Le Tribunal judiciaire de Paris a rejeté ce lundi 9 mars 2026 la demande de Nicolas Sarkozy visant à confondre ses peines dans les affaires Bygmalion et Bismuth. L'ancien président de la République devra donc purger séparément sa condamnation de six mois de prison ferme pour financement illégal de sa campagne présidentielle de 2012.

C'est un nouveau revers judiciaire pour l'ancien chef de l'État. La justice française a tranché : Nicolas Sarkozy ne pourra pas échapper à l'exécution de sa peine dans l'affaire Bygmalion. Le tribunal correctionnel de Paris a refusé de fusionner cette condamnation avec celle qu'il a déjà purgée dans le dossier dit « des écoutes Bismuth ».

Cette décision intervient après que la Cour de cassation a définitivement validé, le 26 novembre 2025, la condamnation de l'ancien président à un an d'emprisonnement dont six mois ferme. Dès le lendemain de cette décision, les avocats de Nicolas Sarkozy avaient tenté une ultime manœuvre juridique en demandant la confusion des peines.

Un casier judiciaire qui s'alourdit

L'affaire Bygmalion constitue désormais la deuxième mention au casier judiciaire de Nicolas Sarkozy. Cette condamnation concerne le dépassement massif des dépenses électorales légales lors de sa campagne présidentielle perdue face à François Hollande en 2012. Le système de fausses factures mis en place par la société Bygmalion avait permis de masquer près de 20 millions d'euros de frais de campagne.

Dans l'affaire Bismuth, l'ancien président avait déjà été condamné à trois ans de prison, dont un an ferme, pour corruption et trafic d'influence. Il a purgé cette peine sous bracelet électronique du 7 février au 12 mai 2025, bénéficiant d'une libération conditionnelle anticipée en raison de son âge.

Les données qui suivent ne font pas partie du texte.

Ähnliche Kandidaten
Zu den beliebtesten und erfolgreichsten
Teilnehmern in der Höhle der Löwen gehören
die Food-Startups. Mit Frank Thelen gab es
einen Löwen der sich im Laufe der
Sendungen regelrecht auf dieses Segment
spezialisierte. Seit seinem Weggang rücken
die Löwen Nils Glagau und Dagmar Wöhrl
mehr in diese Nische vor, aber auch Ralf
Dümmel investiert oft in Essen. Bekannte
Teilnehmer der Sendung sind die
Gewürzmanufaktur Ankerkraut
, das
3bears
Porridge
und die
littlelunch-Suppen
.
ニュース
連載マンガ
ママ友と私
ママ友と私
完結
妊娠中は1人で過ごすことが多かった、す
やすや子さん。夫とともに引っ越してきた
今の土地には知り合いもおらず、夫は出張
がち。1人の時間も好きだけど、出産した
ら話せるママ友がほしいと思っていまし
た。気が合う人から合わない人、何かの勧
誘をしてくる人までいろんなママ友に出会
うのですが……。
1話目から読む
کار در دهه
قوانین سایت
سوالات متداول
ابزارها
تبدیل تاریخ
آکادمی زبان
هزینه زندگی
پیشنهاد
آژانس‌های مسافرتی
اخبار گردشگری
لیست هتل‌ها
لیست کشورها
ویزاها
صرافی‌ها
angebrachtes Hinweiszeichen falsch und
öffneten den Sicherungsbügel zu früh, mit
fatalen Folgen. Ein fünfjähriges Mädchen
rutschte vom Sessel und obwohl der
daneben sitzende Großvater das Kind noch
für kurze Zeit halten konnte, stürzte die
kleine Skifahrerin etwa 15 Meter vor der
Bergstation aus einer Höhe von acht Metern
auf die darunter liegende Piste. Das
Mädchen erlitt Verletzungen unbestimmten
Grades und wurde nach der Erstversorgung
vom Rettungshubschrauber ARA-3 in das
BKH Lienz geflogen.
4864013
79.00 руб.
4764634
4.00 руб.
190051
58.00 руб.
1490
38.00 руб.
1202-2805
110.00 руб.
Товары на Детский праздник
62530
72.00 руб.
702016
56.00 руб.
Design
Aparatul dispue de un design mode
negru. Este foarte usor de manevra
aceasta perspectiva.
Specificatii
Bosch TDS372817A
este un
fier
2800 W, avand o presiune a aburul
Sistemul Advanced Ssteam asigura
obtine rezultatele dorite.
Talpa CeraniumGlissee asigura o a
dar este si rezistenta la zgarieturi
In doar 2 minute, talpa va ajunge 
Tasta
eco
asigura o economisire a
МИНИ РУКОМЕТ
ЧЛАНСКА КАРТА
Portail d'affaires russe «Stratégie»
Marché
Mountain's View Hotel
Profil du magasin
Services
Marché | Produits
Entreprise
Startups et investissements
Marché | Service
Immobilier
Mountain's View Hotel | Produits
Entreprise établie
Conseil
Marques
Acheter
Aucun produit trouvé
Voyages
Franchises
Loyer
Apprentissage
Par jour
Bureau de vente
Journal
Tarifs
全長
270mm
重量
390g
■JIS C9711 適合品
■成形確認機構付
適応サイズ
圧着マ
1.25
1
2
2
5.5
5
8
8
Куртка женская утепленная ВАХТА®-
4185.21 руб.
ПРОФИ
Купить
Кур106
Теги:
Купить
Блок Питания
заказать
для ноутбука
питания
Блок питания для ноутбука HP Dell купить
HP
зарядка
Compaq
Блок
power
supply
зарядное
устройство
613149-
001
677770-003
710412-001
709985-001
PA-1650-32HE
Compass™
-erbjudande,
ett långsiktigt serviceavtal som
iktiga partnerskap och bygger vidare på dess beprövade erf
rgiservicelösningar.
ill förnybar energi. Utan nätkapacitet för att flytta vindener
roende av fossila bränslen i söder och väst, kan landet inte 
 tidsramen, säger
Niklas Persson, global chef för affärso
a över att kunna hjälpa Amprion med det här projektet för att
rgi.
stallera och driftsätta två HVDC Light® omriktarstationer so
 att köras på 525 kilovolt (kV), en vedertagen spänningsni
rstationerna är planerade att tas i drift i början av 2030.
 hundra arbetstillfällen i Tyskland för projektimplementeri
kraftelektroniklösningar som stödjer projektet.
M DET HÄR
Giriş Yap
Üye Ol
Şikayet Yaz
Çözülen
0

La peine de six mois ferme dans l'affaire Bygmalion est aménageable. Concrètement, Nicolas Sarkozy pourrait être contraint de porter à nouveau un bracelet électronique ou d'effectuer sa peine en semi-liberté. Ses avocats peuvent encore faire appel de la décision rendue ce lundi.

Le procès libyen en ligne de mire

Ce nouvel épisode judiciaire survient alors que l'ancien chef de l'État doit affronter un autre procès majeur. Dès le 16 mars 2026, s'ouvrira en appel le procès de l'affaire libyenne, dans laquelle il a été condamné en première instance à cinq ans de prison ferme pour association de malfaiteurs.

Cette affaire porte sur des soupçons de financement libyen de sa campagne présidentielle victorieuse de 2007. Nicolas Sarkozy a déjà effectué environ trois semaines de détention provisoire dans ce dossier, le plus grave de tous ceux qui le concernent.

L'ancien président, âgé de 71 ans, voit ainsi ses ennuis judiciaires s'accumuler. Outre ces condamnations, il fait également l'objet d'une demande de procès dans l'affaire Takieddine, aux côtés de son épouse Carla Bruni et de l'attachée de presse Mimi Marchand.

La décision du tribunal a été rendue à huis clos. Contactés, les avocats de l'ancien président n'ont pas souhaité commenter cette décision. La date à laquelle Nicolas Sarkozy devra commencer à purger sa nouvelle peine n'a pas encore été communiquée par les autorités judiciaires.